Si le jeu est passé relativement inaperçu en Occident (et totalement absent du marché américain à sa sortie), il est aujourd’hui reconnu comme un petit bijou d’originalité dans la ludothèque GBA.

Gameplay & mécaniques
Le principe est d’une simplicité enfantine : maintenir l’Helirin en mouvement à travers des couloirs étroits, éviter les obstacles, et atteindre l’arrivée le plus vite possible. Mais cette simplicité cache une vraie profondeur.

  • L’Helirin tourne en permanence, imposant une gestion millimétrée du timing et des trajectoires.
  • Les niveaux regorgent de passages serrés, de virages délicats, et d’éléments mouvants comme des plateformes ou des ressorts.
  • Chaque contact avec un mur vous retire un point de vie, et au bout de trois erreurs, c’est le retour au début.

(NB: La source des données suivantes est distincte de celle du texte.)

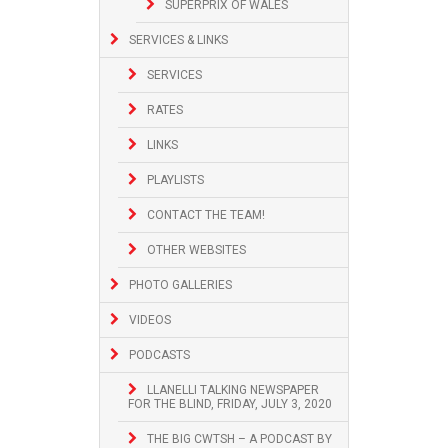
SUPERPRIX OF WALES
SERVICES & LINKS
SERVICES
RATES
LINKS
PLAYLISTS
CONTACT THE TEAM!
OTHER WEBSITES
PHOTO GALLERIES
VIDEOS
PODCASTS
LLANELLI TALKING NEWSPAPER
FOR THE BLIND, FRIDAY, JULY 3, 2020
THE BIG CWTSH – A PODCAST BY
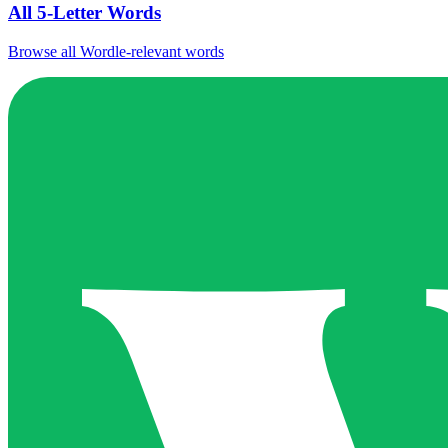
All 5-Letter Words
Browse all Wordle-relevant words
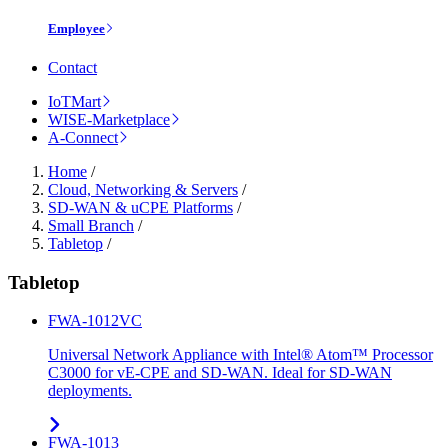
Employee
Contact
IoTMart
WISE-Marketplace
A-Connect
Home
/
Cloud, Networking & Servers
/
SD-WAN & uCPE Platforms
/
Small Branch
/
Tabletop
/
Tabletop
FWA-1012VC
Universal Network Appliance with Intel® Atom™ Processor
C3000 for vE-CPE and SD-WAN. Ideal for SD-WAN
deployments.
FWA-1013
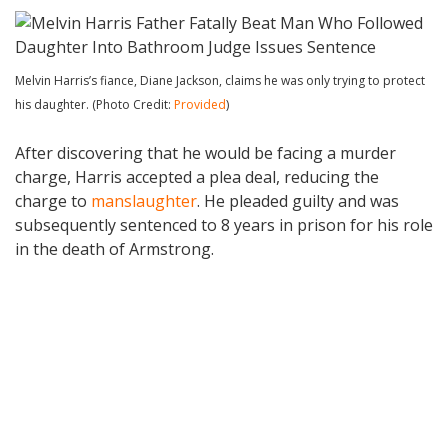
Melvin Harris’s fiance, Diane Jackson, claims he was only trying to protect
his daughter. (Photo Credit:
Provided
)
After discovering that he would be facing a murder
charge, Harris accepted a plea deal, reducing the
charge to
manslaughter
. He pleaded guilty and was
subsequently sentenced to 8 years in prison for his role
in the death of Armstrong.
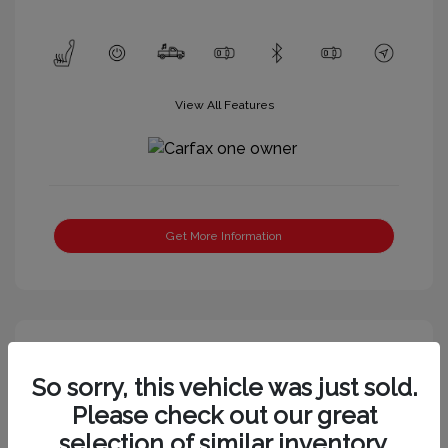
View All Features
Get More Information
So sorry, this vehicle was just sold.
Please check out our great
selection of similar inventory.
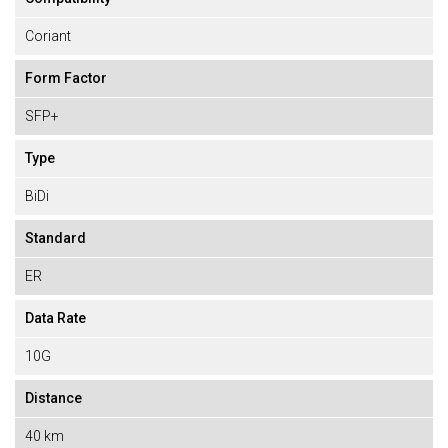
Coriant
Form Factor
SFP+
Type
BiDi
Standard
ER
Data Rate
10G
Distance
40 km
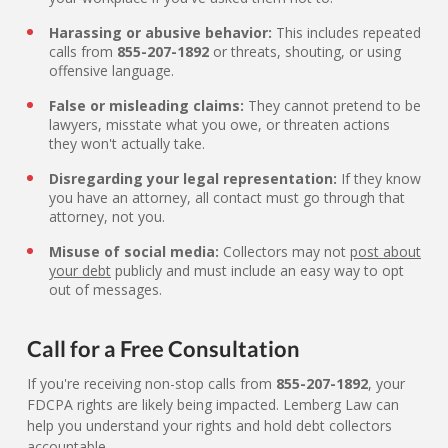
Harassing or abusive behavior:
This includes repeated
calls from
855-207-1892
or threats, shouting, or using
offensive language.
False or misleading claims:
They cannot pretend to be
lawyers, misstate what you owe, or threaten actions
they won't actually take.
Disregarding your legal representation:
If they know
you have an attorney, all contact must go through that
attorney, not you.
Misuse of social media:
Collectors may not
post about
your debt
publicly and must include an easy way to opt
out of messages.
Call for a Free Consultation
If you're receiving non-stop calls from
855-207-1892
, your
FDCPA rights are likely being impacted. Lemberg Law can
help you understand your rights and hold debt collectors
accountable.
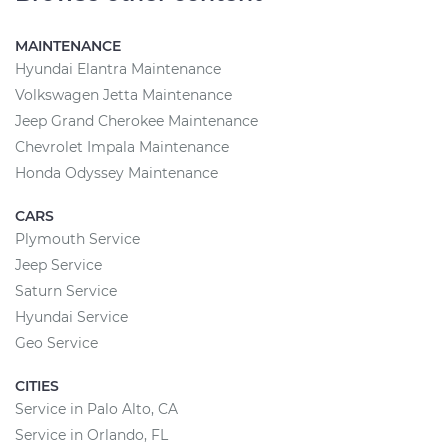
MAINTENANCE
Hyundai Elantra Maintenance
Volkswagen Jetta Maintenance
Jeep Grand Cherokee Maintenance
Chevrolet Impala Maintenance
Honda Odyssey Maintenance
CARS
Plymouth Service
Jeep Service
Saturn Service
Hyundai Service
Geo Service
CITIES
Service in Palo Alto, CA
Service in Orlando, FL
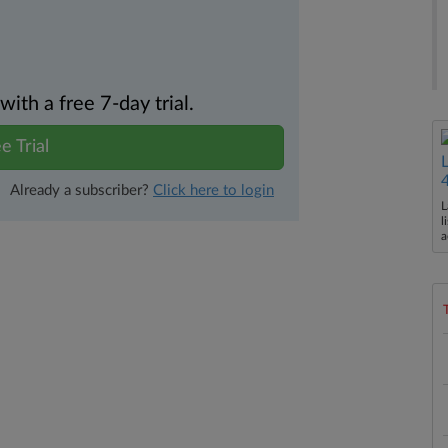
th a free 7-day trial.
e Trial
Already a subscriber?
Click here to login
L
l
a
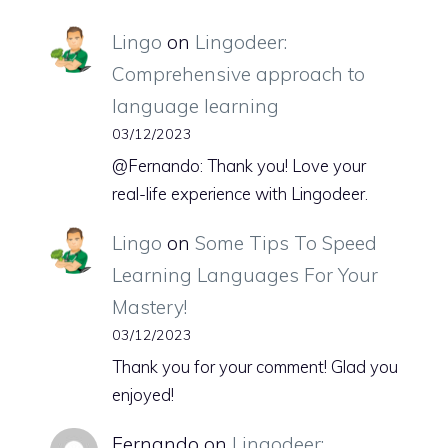
Lingo
on
Lingodeer:
Comprehensive approach to
language learning
03/12/2023
@Fernando: Thank you! Love your
real-life experience with Lingodeer.
Lingo
on
Some Tips To Speed
Learning Languages For Your
Mastery!
03/12/2023
Thank you for your comment! Glad you
enjoyed!
Fernando
on
Lingodeer:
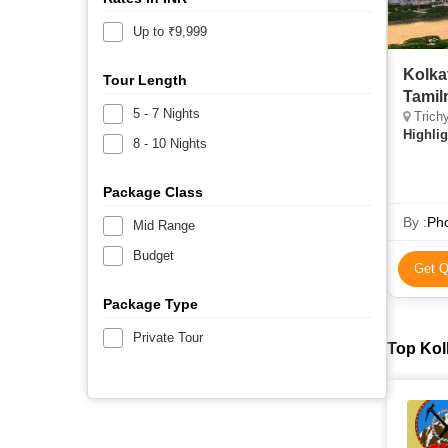
Up to ₹9,999
Kolka
Tour Length
Tamil
5 - 7 Nights
Trichy
Highlig
8 - 10 Nights
Package Class
By :
Pho
Mid Range
Budget
Get Q
Package Type
Private Tour
Top Kol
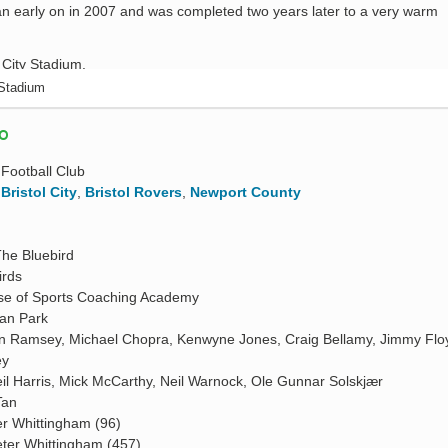
n early on in 2007 and was completed two years later to a very warm
 Stadium
FO
 Football Club
,
Bristol City
,
Bristol Rovers
,
Newport County
The Bluebird
irds
e of Sports Coaching Academy
ian Park
n Ramsey, Michael Chopra, Kenwyne Jones, Craig Bellamy, Jimmy Flo
ey
il Harris, Mick McCarthy, Neil Warnock, Ole Gunnar Solskjær
Tan
er Whittingham (96)
ter Whittingham (457)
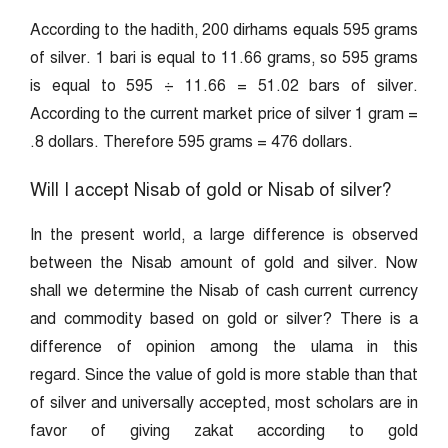
According to the hadith, 200 dirhams equals 595 grams
of silver. 1 bari is equal to 11.66 grams, so 595 grams
is equal to 595 ÷ 11.66 = 51.02 bars of silver.
According to the current market price of silver 1 gram =
.8 dollars. Therefore 595 grams = 476 dollars.
Will I accept Nisab of gold or Nisab of silver?
In the present world, a large difference is observed
between the Nisab amount of gold and silver. Now
shall we determine the Nisab of cash current currency
and commodity based on gold or silver? There is a
difference of opinion among the ulama in this
regard. Since the value of gold is more stable than that
of silver and universally accepted, most scholars are in
favor of giving zakat according to gold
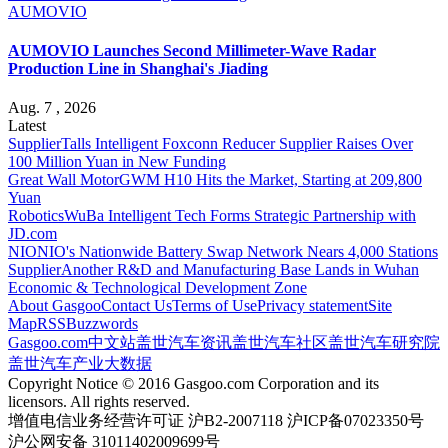
AUMOVIO
AUMOVIO Launches Second Millimeter-Wave Radar
Production Line in Shanghai's Jiading
Aug. 7 , 2026
Latest
Supplier
Talls Intelligent Foxconn Reducer Supplier Raises Over
100 Million Yuan in New Funding
Great Wall Motor
GWM H10 Hits the Market, Starting at 209,800
Yuan
Robotics
WuBa Intelligent Tech Forms Strategic Partnership with
JD.com
NIO
NIO's Nationwide Battery Swap Network Nears 4,000 Stations
Supplier
Another R&D and Manufacturing Base Lands in Wuhan
Economic & Technological Development Zone
About Gasgoo
Contact Us
Terms of Use
Privacy statement
Site
Map
RSS
Buzzwords
Gasgoo.com
中文站
盖世汽车资讯
盖世汽车社区
盖世汽车研究院
盖世汽车产业大数据
Copyright Notice © 2016 Gasgoo.com Corporation and its
licensors. All rights reserved.
增值电信业务经营许可证 沪B2-2007118 沪ICP备07023350号
沪公网安备 31011402009699号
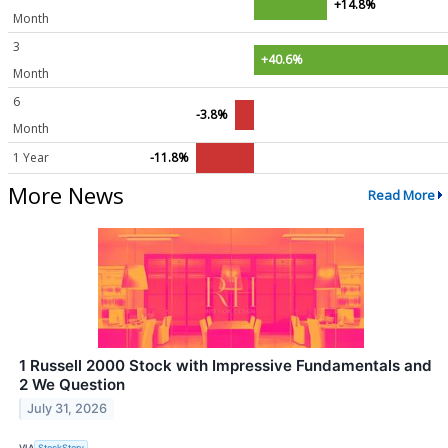
+14.8%
Month
3
+40.6%
Month
6
-3.8%
Month
1 Year
-11.8%
More News
Read More
1 Russell 2000 Stock with Impressive Fundamentals and
2 We Question
July 31, 2026
VIA
StockStory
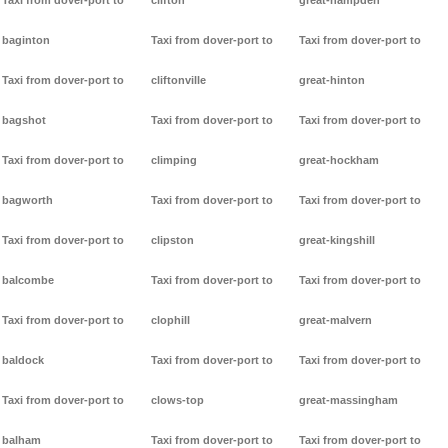
Taxi from dover-port to
clifton
great-hampden
baginton
Taxi from dover-port to
Taxi from dover-port to
Taxi from dover-port to
cliftonville
great-hinton
bagshot
Taxi from dover-port to
Taxi from dover-port to
Taxi from dover-port to
climping
great-hockham
bagworth
Taxi from dover-port to
Taxi from dover-port to
Taxi from dover-port to
clipston
great-kingshill
balcombe
Taxi from dover-port to
Taxi from dover-port to
Taxi from dover-port to
clophill
great-malvern
baldock
Taxi from dover-port to
Taxi from dover-port to
Taxi from dover-port to
clows-top
great-massingham
balham
Taxi from dover-port to
Taxi from dover-port to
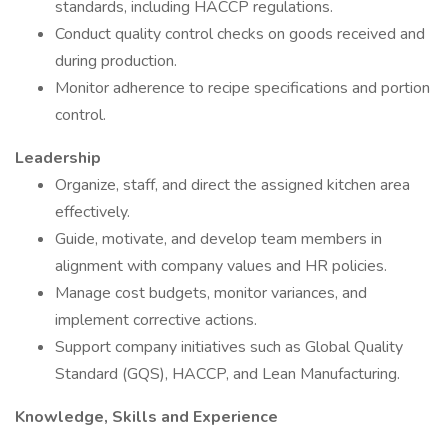
standards, including HACCP regulations.
Conduct quality control checks on goods received and
during production.
Monitor adherence to recipe specifications and portion
control.
Leadership
Organize, staff, and direct the assigned kitchen area
effectively.
Guide, motivate, and develop team members in
alignment with company values and HR policies.
Manage cost budgets, monitor variances, and
implement corrective actions.
Support company initiatives such as Global Quality
Standard (GQS), HACCP, and Lean Manufacturing.
Knowledge, Skills and Experience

En plus du mode aventure principal, Kuru Kuru Kururin propose un mode « Challenge » pour tenter des parcours chronométrés ultra précis. La courbe de difficulté est parfaitement dosée : les premiers niveaux servent d’apprentissage, puis le jeu demande une précision chirurgicale pour espérer atteindre les meilleurs temps.

Graphismes & ambiance
Visuellement, le titre mise sur une esthétique colorée et cartoonesque qui colle bien à son ton léger. Les arrière-plans sont simples mais variés, et chaque monde a sa propre ambiance (forêt, glace, lave, etc.). Les animations sont fluides, et malgré la sobriété graphique, tout reste parfaitement lisible, ce qui est crucial pour ce type de gameplay.

Musiques & sons
La bande-son est joyeuse et entraînante, avec des mélodies mémorables qui restent en tête longtemps après avoir éteint la console. Les bruitages sont simples mais efficaces, renforçant l’aspect ludique et non stressant du titre, même lors des moments les plus tendus.

Durée de vie & contenu
Comptez environ 2 à 3 heures pour terminer le mode aventure, mais la vraie rejouabilité vient de la chasse au meilleur temps et à la perfection dans chaque niveau. Les joueurs acharnés pourront y passer des dizaines d’heures supplémentaires, surtout grâce au mode « Challenge » qui demande un contrôle parfait de l’Helirin.

Forces et Défauts

Forces :

  • Concept original et addictif
  • Gameplay simple à comprendre mais difficile à maîtriser
  • Courbe de difficulté très bien dosée
  • Grande rejouabilité grâce aux défis de temps
  • Ambiance légère et plaisante

Défauts :

  • Peut devenir frustrant pour les joueurs impatients
  • Style graphique un peu trop minimaliste pour certains
  • Manque de variété dans les mécaniques de jeu à long terme

Conclusion
Kuru Kuru Kururin est l’exemple parfait d’un jeu qui ne paye pas de mine mais qui se révèle être un véritable coup de cœur une fois essayé. Sa simplicité, son accessibilité et son gameplay diaboliquement précis en font une pépite de la GBA, injustement méconnue. Si vous aimez les défis techniques et les jeux au concept unique, c’est un indispensable.

Un classique caché qui mérite largement d’être redécouvert.